My father was a tinkerer. Not that you’d know it in our house, where he routinely broke everything he set out to fix (my mother learned exactly how much it cost to repair an engine into which windshield wiping fluid was poured into the antifreeze chamber).
But he was a scientist who made the kind of discoveries that, I found out, some people attributed to alien communications (true story!), because it was so original, because he saw things in ways that no one else did. He tinkered with ideas and concepts, visualizing problems where other scientists might think about them abstractly, mathematically. And this from someone who didn’t learn to read until he was 12, who was told he wasn’t very smart most of his life, who couldn’t quite remember the order of the alphabet and routinely spelled “really” with one “l.”
My father taught me that curiosity matters more than test scores, that intelligence works in a thousand different ways. And that’s why I feel so privileged to be working with Maker Ed. I get to work at an organization and with people who remind me every day of the power of inquisitiveness, of being alive to learning in all its aspects, and who work really hard to bring that joy to every educator and every child and every learning space.

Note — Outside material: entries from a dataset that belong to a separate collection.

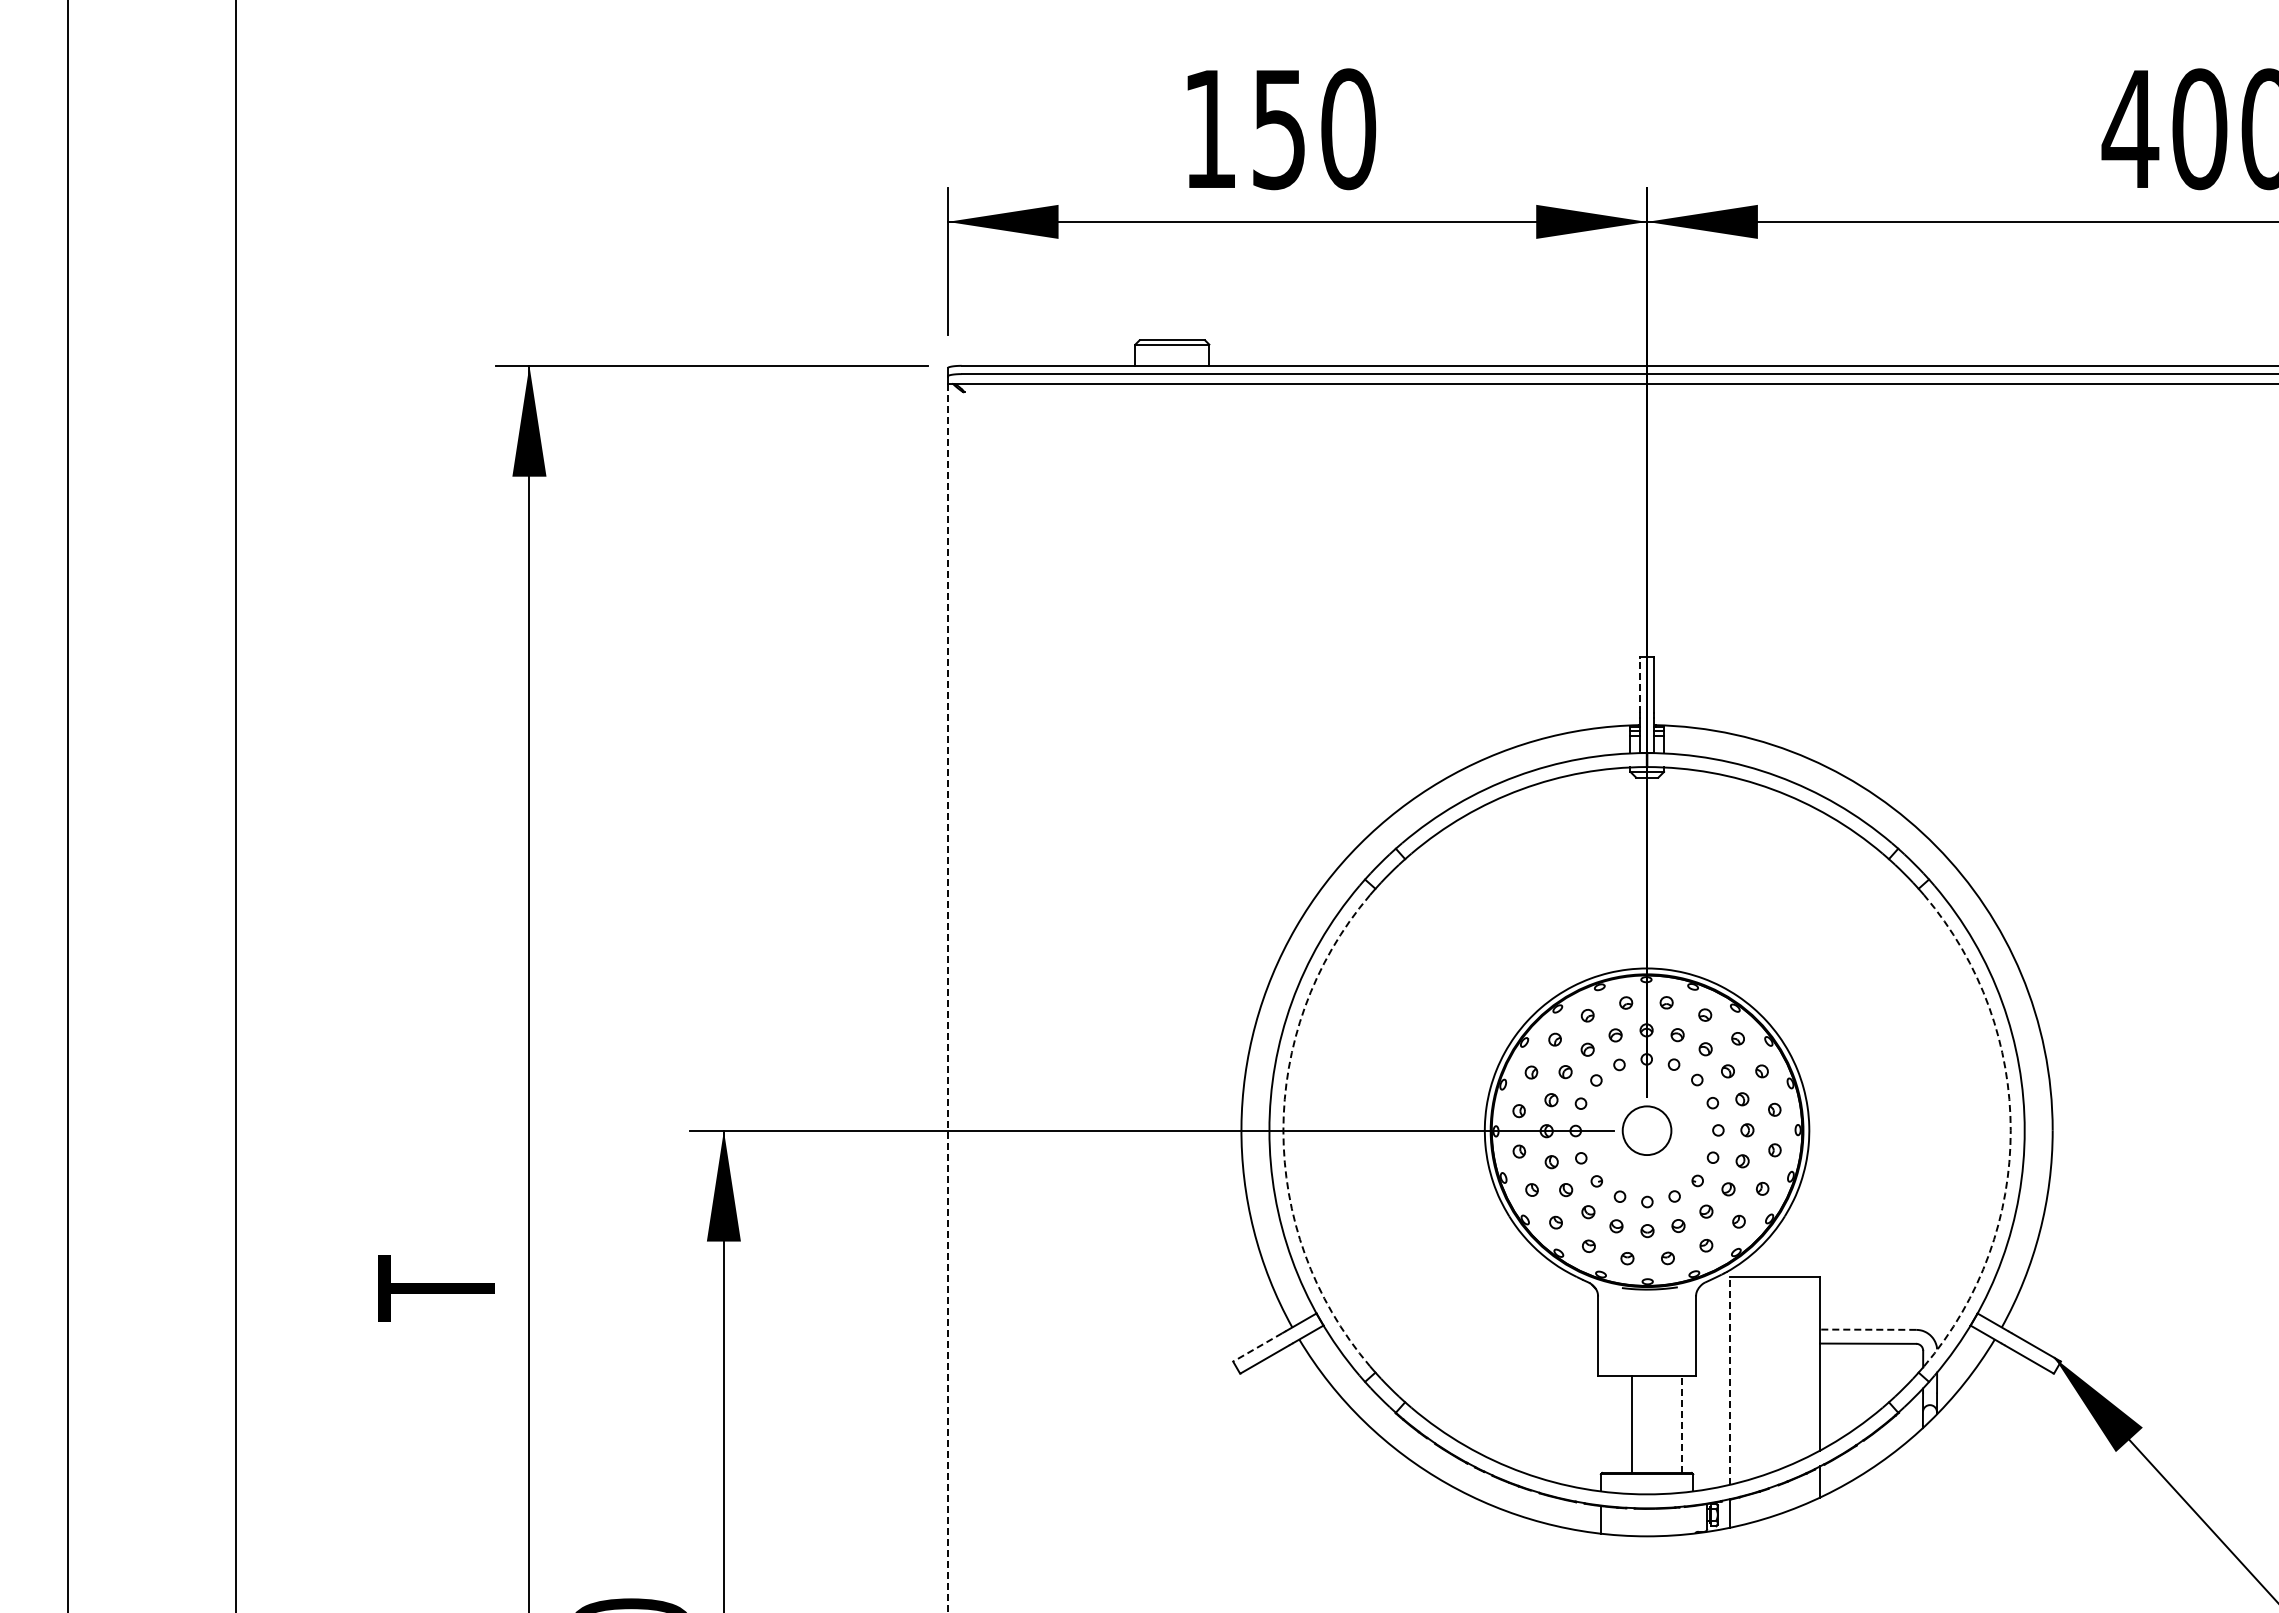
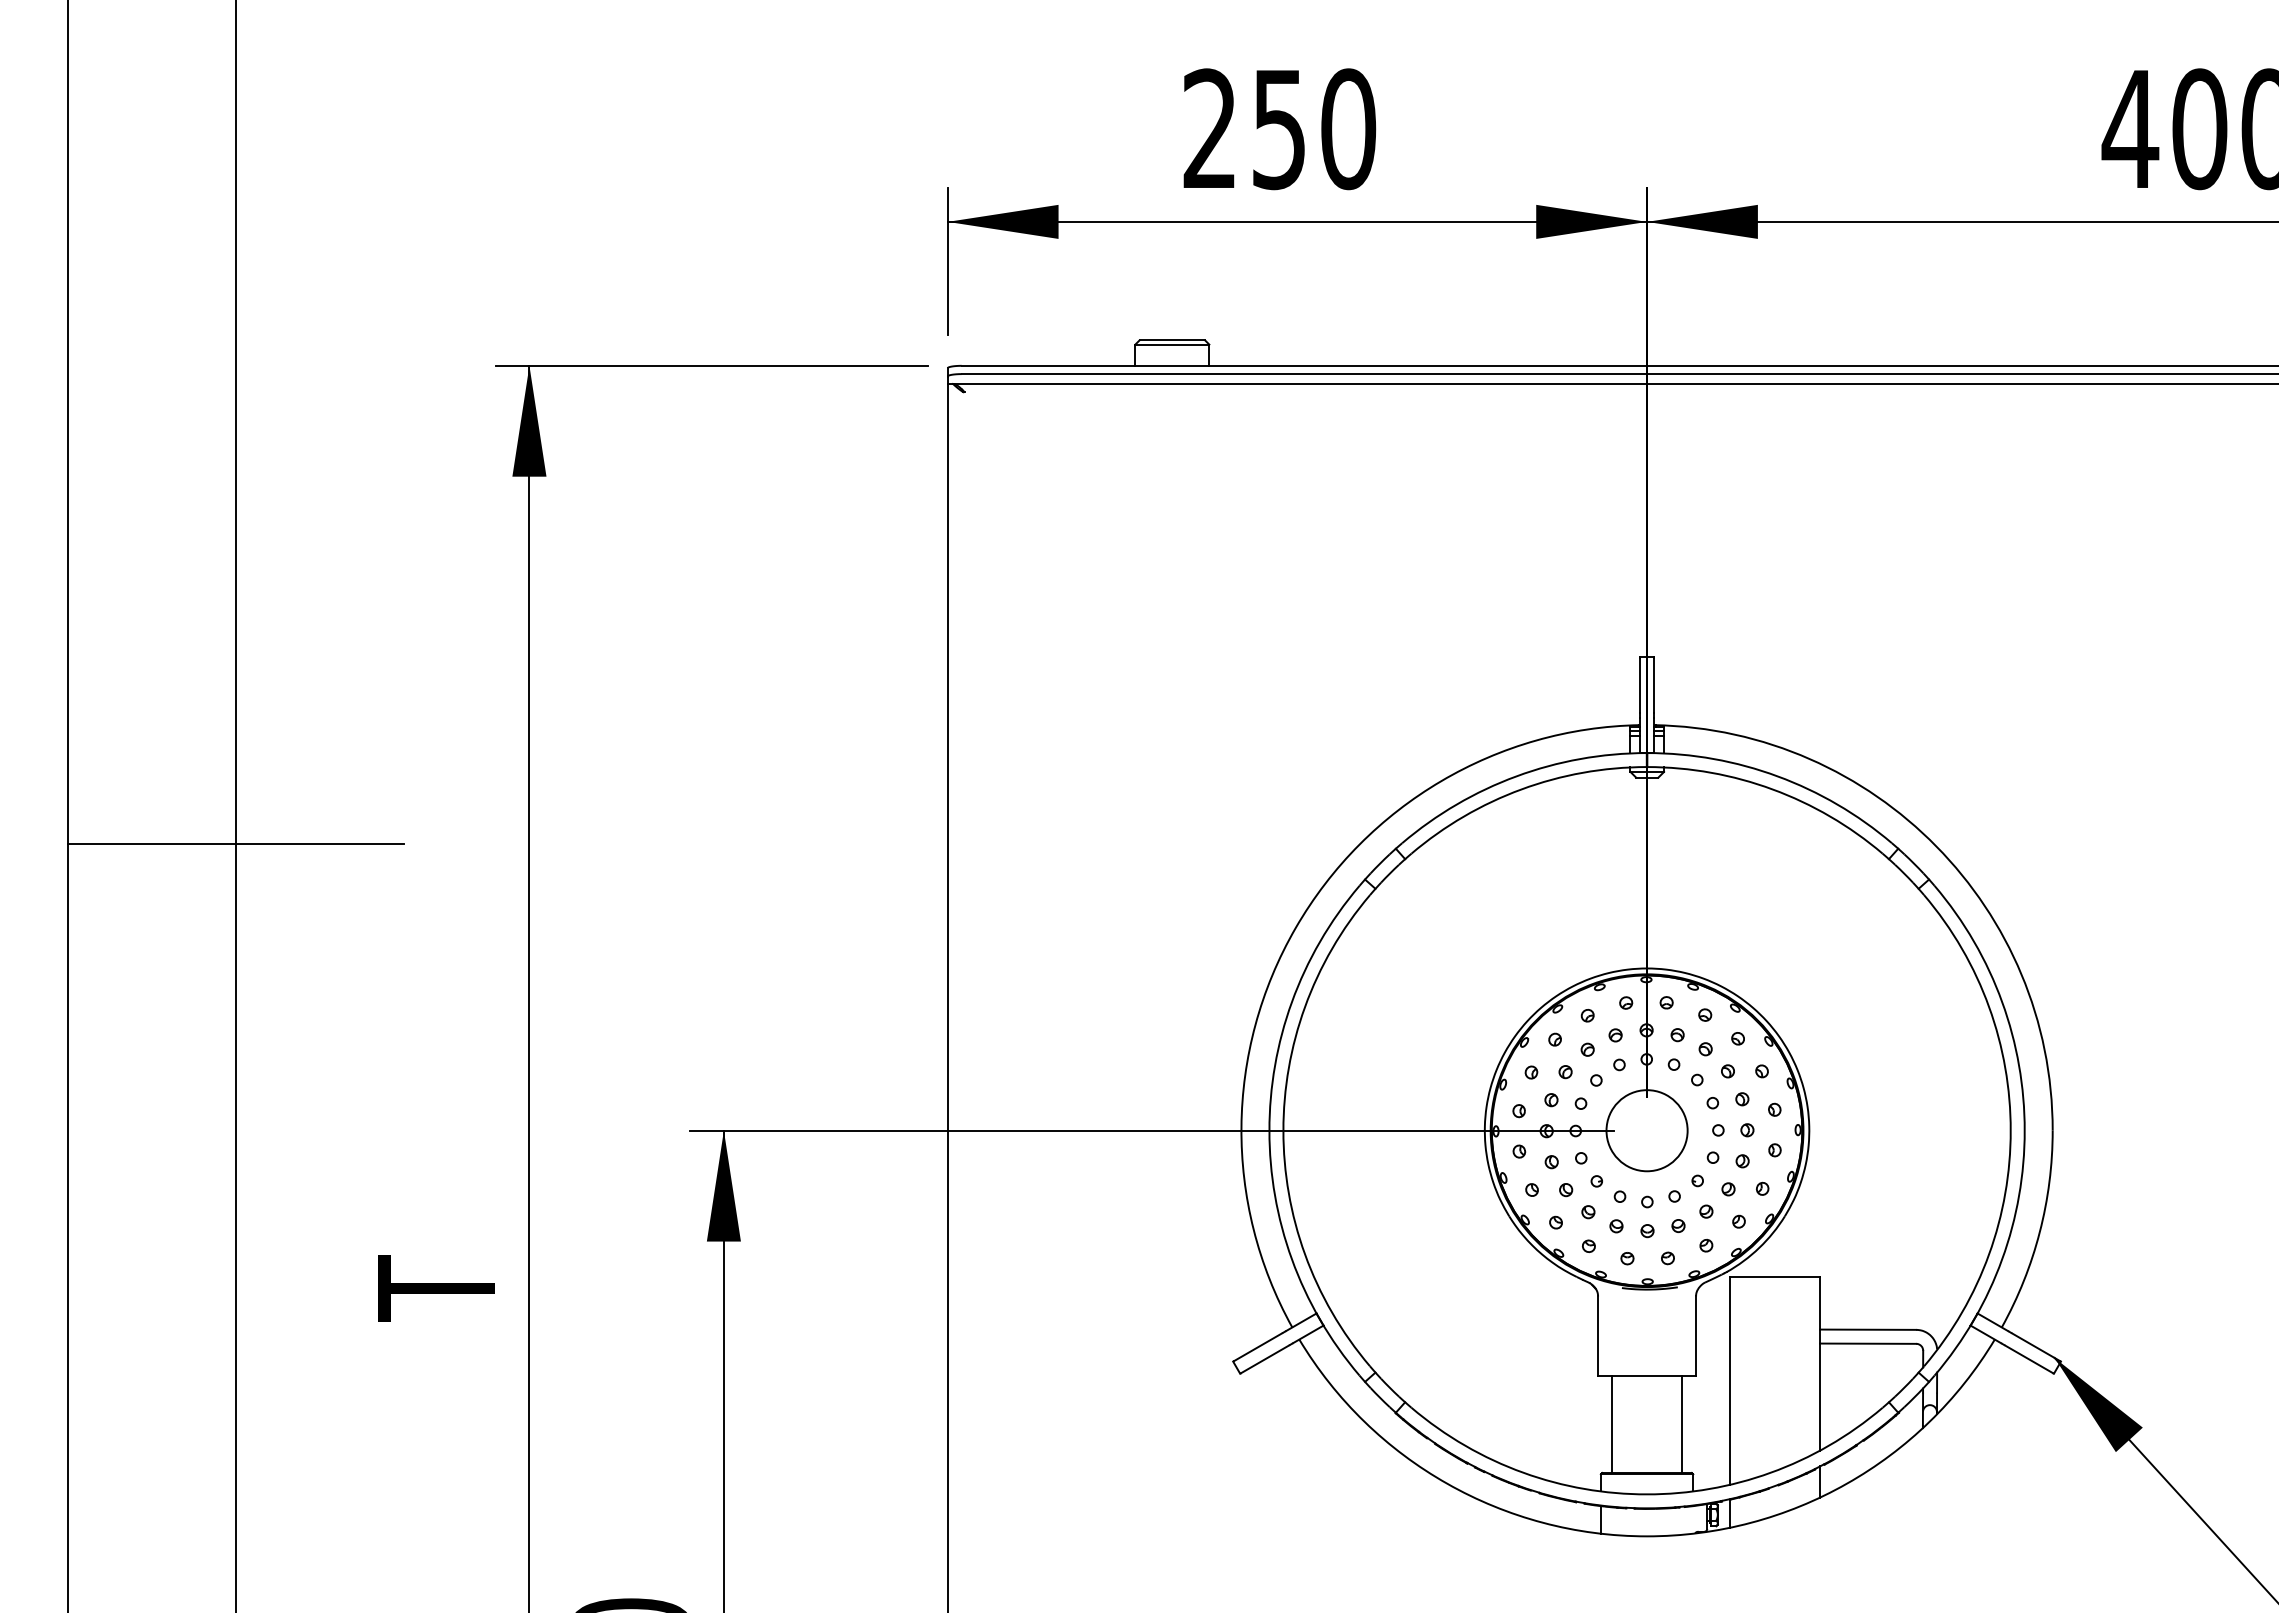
text at (1208, 127): 150 -> 250
line at (1640, 685): dashed -> solid
line at (236, 843): none -> present
line at (947, 998): dashed -> solid
arc at (1283, 1130): dashed -> solid
circle at (1646, 1130) diameter: 49 px -> 81 px
arc at (2010, 1130): dashed -> solid
line at (1867, 1329): dashed -> solid
line at (1258, 1347): dashed -> solid
line at (1730, 1380): dashed -> solid
line at (1632, 1423) position: (1632, 1423) -> (1612, 1423)
line at (1682, 1424): dashed -> solid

My journey to Maker Ed has been roundabout, as all good journeys are. As a child, my parents—both educators—bestowed upon me a love of learning, a desire to know more, to not take information for granted, to ask why things were the way they were. My father would take me to his lab and let liquid nitrogen run across the floor, chasing itself as it steamed into its gaseous form. My mother would give me books on Greek mythology and African folk tales, tangrams and giant Tinker Toys.
And so I have always loved to think about things, take things and ideas apart and put them back together in new ways, connect them up into new configurations; from the time I was four or five years old, my mother was convinced I’d grow up to be a philosopher. She was almost right: I earned a Ph.D. in the humanities, writing a dissertation on autobiography, modernity and the construction of the individual. But I also worked in book publishing for a while, studied in France, traveled through Eastern Europe, wrote for national arts publications and hyper-local news sites, taught myself origami and French cooking. Also, I’m a private pilot and am writing a novel. Because: Why not?
Eventually, my journeys took me into nonprofit development, where I’ve been working for the last eight years or so. It fits my desire to make the world just a little bit better, and it makes good use of the skills I developed in graduate school in researching, writing and distilling complex ideas into compelling prose; of convincing people of things I believe in. I’ve worked at a diversity of places: KQED, the JCC of the East Bay, Places Journal, for instance, learning a lot more about nonprofits, development, and the delightful puzzle of articulating the right fit between an organization and funders.
I’m thrilled to be here now at Maker Ed, to be part of an organization that works to provide the infrastructure and capacity necessary to ensure every child has the opportunity to engage in their natural tinkering and making inclinations, to discover a passion and delight in learning that means they never stop pursuing it. To tell the world that curiosity matters more than test scores, and intelligence works in a thousand different ways. I think my parents would be very proud. I know I am.